Joel, vale a pena ler. Sei que você vai ficar irritado, se transformar no Cratos e descer a lenha no cara, mas…
Claudia, obrigado pela visita, pelo comentário e pela indicação de livro. Volte mais vezes!
Träsel, você é um impiedoso! hehehe… Obrigado pelo link de sua resenha, muito mais acadêmica, estruturada e melhor que este meu postezinho… abraço
As transformações que estamos vivendo são palco de sérias batalhas, que envolvem um jogo de interesses que não colide exatamente na qualidade da informação ou mesmo o futuro da nossa cultura.
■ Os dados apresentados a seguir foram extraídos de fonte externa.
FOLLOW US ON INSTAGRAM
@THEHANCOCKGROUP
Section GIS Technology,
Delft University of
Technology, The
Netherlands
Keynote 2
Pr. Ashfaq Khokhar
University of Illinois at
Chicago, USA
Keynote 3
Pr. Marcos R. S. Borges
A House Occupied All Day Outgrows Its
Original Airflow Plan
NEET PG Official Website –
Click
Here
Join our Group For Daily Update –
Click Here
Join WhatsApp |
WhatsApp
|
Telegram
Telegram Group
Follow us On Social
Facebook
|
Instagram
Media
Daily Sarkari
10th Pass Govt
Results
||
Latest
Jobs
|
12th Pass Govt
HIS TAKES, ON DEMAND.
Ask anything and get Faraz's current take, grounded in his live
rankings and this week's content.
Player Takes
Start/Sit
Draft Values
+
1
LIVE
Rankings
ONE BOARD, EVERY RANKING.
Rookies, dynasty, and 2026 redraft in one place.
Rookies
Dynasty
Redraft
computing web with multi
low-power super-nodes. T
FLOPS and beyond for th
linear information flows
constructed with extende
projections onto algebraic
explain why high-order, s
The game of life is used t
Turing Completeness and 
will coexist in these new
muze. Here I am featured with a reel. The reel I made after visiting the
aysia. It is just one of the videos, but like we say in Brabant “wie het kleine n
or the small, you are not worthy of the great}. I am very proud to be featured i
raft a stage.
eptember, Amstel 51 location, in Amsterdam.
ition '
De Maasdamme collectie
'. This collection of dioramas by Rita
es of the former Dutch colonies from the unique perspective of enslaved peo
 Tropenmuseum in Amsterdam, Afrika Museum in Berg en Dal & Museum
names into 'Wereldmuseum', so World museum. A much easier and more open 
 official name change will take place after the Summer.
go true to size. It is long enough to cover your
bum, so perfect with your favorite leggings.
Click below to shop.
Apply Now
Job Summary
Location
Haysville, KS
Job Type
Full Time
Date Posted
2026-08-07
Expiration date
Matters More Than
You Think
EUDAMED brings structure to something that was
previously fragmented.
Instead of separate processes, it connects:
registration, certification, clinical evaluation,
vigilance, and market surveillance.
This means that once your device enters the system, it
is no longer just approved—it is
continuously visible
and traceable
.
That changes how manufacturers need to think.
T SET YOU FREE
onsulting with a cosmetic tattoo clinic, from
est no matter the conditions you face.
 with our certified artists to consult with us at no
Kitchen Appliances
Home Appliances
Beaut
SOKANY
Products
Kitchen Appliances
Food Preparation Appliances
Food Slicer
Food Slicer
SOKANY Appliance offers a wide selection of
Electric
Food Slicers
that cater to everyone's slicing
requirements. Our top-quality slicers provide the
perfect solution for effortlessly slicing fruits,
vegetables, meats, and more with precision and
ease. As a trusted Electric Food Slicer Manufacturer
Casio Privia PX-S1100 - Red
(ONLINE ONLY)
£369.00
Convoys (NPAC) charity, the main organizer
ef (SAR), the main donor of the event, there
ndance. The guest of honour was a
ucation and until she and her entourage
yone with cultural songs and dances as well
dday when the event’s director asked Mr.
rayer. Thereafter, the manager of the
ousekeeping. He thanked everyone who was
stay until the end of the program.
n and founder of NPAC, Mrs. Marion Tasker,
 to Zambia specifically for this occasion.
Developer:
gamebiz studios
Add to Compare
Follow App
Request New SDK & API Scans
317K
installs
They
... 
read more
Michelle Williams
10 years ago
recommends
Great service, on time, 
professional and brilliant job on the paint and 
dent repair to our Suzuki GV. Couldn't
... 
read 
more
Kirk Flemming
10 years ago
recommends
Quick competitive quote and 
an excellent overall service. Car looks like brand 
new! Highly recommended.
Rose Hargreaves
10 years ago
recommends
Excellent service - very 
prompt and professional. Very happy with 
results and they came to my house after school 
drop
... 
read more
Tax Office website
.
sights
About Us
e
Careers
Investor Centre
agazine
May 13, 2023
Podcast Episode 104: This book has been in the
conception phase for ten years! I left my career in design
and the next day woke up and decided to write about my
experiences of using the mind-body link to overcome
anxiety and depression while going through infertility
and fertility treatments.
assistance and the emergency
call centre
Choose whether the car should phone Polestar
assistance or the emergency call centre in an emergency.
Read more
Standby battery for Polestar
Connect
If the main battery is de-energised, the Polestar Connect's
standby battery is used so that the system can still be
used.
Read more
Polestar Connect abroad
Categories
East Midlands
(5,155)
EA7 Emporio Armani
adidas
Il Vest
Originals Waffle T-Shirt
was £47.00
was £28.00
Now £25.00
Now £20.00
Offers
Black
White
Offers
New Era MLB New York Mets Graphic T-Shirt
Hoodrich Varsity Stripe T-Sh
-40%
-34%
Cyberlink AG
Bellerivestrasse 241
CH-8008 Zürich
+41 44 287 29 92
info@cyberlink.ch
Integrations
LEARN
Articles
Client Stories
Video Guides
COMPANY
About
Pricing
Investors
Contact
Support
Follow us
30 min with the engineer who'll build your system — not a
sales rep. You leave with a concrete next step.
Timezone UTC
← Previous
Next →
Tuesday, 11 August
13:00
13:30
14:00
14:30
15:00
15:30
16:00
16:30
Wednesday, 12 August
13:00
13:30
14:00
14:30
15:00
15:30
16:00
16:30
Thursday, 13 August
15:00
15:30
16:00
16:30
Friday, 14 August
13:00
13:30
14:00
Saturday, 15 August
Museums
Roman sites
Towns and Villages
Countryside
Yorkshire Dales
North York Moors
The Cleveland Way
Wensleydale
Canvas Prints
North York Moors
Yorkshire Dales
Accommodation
Esbarram no mesmo problema de sempre: grana e poder.
Contraditório é pensar num jornalista que fala contra a democracia da informação e luta contra algo que está muito além de suas forças. Ignorar as mudanças é burrice. Penso que discutir uma nova proposta de adaptação, diante deste cenário, é o caminho para manter viva a nossa profissão.